For now, I just clipped the ts trigger wires and killed the turn signal feature since it happened right at State Inspection time and I've switched gears to other winter projects for now.
The problem is that for my experiment, I need to install an actual voltage regulator (fairly cheap at Amazon), but I do a clean looking install. I don't think just putting a resistor on the B+ feed lines will drop the voltage to the 12v key off range (E=IxR). Dan did mention installing the new module and if it doesn't fix it, put the new LED's on so I'm not sure if they've changed something in the led board (added resistance?). I ran the trigger wire that determines if the DRL feature runs at full or reduced intensity through a hidden rocker switch so I can change between the two by flipping the switch and opening or closing the trigger circuit-hyper flash happens in both settings.
All my exterior lighting bulbs are factory with the exception of my back up lights that don't come into play with the issue. Post up anything you find, maybe I'll switch gears and play with the issue. I still have the last module with the fault installed so I just need to reconnect the turn signal trigger wires and mess with the supply voltage to see if it has any effect.
I came to a similar conclusion. Engine off, your voltage should be somewhere in the 12.5V-12.9V range. Engine running, it's going to be north of 14.0V. Mine runs pretty consistent at 14.4V. I figured that somewhere in between, a voltage threshold is reached wherein the controller begins to "freak out".
Your idea to run a voltage "reducer" on the B+ leads would be tricky. First of all, whatever you use would have to be able to withstand some pretty high current. I don't think the starter runs through there but things like fan relays and things do. It would likely be cost-prohibitive to do something like that. The problem with something like a resistor is that it may properly reduce the 14.4V down to 12.9V, but that would also mean when the engine is off, the 12.9V would be reduced down to 11.0V or less. This would be very bad. When my battery went tango-uniform last year, the car started doing all sorts of weird things. As soon as you shut the engine off, the radio would shut off (citing low battery voltage right there on the screen). My HVAC would randomly just shut itself off while driving.
Even if you were able to do so, you wouldn't want to. What you would effectively be doing is taking the increased voltage generated by the alternator away throughout the entire vehicle. This would have a multitude of negative effects, most prominent of which would be poor / non-existent battery charging. Increased voltage = good (within reason) so you wouldn't want to take that away. Not to mention, lower voltage = increased amperage, which compounds the problem above.

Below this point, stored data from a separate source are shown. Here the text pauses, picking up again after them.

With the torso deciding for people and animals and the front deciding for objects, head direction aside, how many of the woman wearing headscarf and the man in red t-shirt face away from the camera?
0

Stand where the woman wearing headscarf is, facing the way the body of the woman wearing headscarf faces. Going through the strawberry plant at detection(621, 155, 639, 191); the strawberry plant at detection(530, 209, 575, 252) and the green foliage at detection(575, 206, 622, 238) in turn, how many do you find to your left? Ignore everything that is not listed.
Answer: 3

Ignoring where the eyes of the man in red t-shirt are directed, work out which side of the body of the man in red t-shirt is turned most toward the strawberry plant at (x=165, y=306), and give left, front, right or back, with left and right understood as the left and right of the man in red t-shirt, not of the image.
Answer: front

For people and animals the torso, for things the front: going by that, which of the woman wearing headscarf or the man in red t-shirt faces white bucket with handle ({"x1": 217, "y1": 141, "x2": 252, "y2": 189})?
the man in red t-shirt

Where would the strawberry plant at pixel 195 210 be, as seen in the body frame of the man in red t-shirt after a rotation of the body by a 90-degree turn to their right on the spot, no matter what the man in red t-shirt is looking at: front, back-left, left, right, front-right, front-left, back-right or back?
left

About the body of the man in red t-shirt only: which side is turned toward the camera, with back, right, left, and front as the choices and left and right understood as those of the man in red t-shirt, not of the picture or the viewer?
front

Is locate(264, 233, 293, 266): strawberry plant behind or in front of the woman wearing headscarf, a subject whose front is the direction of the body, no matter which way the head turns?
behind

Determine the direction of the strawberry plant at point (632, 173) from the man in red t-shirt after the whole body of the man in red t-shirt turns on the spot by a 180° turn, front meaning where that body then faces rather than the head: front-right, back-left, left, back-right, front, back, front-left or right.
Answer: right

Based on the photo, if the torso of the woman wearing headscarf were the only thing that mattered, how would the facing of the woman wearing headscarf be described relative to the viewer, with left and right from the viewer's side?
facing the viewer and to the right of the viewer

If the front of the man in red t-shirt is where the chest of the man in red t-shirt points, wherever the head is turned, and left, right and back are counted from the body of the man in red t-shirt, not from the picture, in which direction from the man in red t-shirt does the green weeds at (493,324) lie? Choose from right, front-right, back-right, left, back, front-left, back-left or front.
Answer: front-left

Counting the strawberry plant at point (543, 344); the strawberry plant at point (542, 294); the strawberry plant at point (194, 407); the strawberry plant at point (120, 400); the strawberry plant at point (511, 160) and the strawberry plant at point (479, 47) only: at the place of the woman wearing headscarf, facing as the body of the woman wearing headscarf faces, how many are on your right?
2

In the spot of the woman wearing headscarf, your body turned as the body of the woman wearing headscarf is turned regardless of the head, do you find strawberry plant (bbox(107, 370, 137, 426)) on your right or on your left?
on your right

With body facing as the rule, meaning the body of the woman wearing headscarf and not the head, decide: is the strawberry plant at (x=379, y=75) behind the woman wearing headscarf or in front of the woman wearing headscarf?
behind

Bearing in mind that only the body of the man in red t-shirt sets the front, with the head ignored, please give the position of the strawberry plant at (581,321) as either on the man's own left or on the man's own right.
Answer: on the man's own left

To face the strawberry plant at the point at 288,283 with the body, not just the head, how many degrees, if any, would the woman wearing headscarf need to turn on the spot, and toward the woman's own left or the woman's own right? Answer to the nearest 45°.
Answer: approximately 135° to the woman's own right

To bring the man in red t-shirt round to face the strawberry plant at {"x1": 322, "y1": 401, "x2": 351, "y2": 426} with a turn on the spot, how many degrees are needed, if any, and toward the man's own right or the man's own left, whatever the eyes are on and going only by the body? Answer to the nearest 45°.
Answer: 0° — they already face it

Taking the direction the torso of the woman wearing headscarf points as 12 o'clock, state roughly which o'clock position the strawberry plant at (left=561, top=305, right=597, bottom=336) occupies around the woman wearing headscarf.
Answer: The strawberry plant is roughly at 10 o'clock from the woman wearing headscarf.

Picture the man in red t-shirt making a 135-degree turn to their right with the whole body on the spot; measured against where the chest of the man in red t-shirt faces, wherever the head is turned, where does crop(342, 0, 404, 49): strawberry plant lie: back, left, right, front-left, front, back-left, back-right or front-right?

On the other hand, reducing voltage to that specific circuit that feeds the DRL's isn't a half bad idea. Rather than a resistor, what we really need is something of a voltage "stabilizer" or "regulator". I'll search for something a little more easy to integrate but it could be as simple as something like a cheap and readily-available L7812 chip. This shows an output voltage of 11.5V-12.5V with a target of 12V. Plus, it's a simple 3-pin connection (input, output, ground). I don't know what kind of current draw the DRL's have, but the 7812 is only rated for 1.5A.
I'll do some more digging on this. These problems can be fun but also maddening. If something like the L7812 fixes the issue, I would think that is something Dan could integrate WITHIN the controller. To be quite honest, I am surprised it doesn't already. Most sensitive electronics regulate input voltage as pretty much a first step to avoid unwanted or unpredictable behavior. This is a good case in point.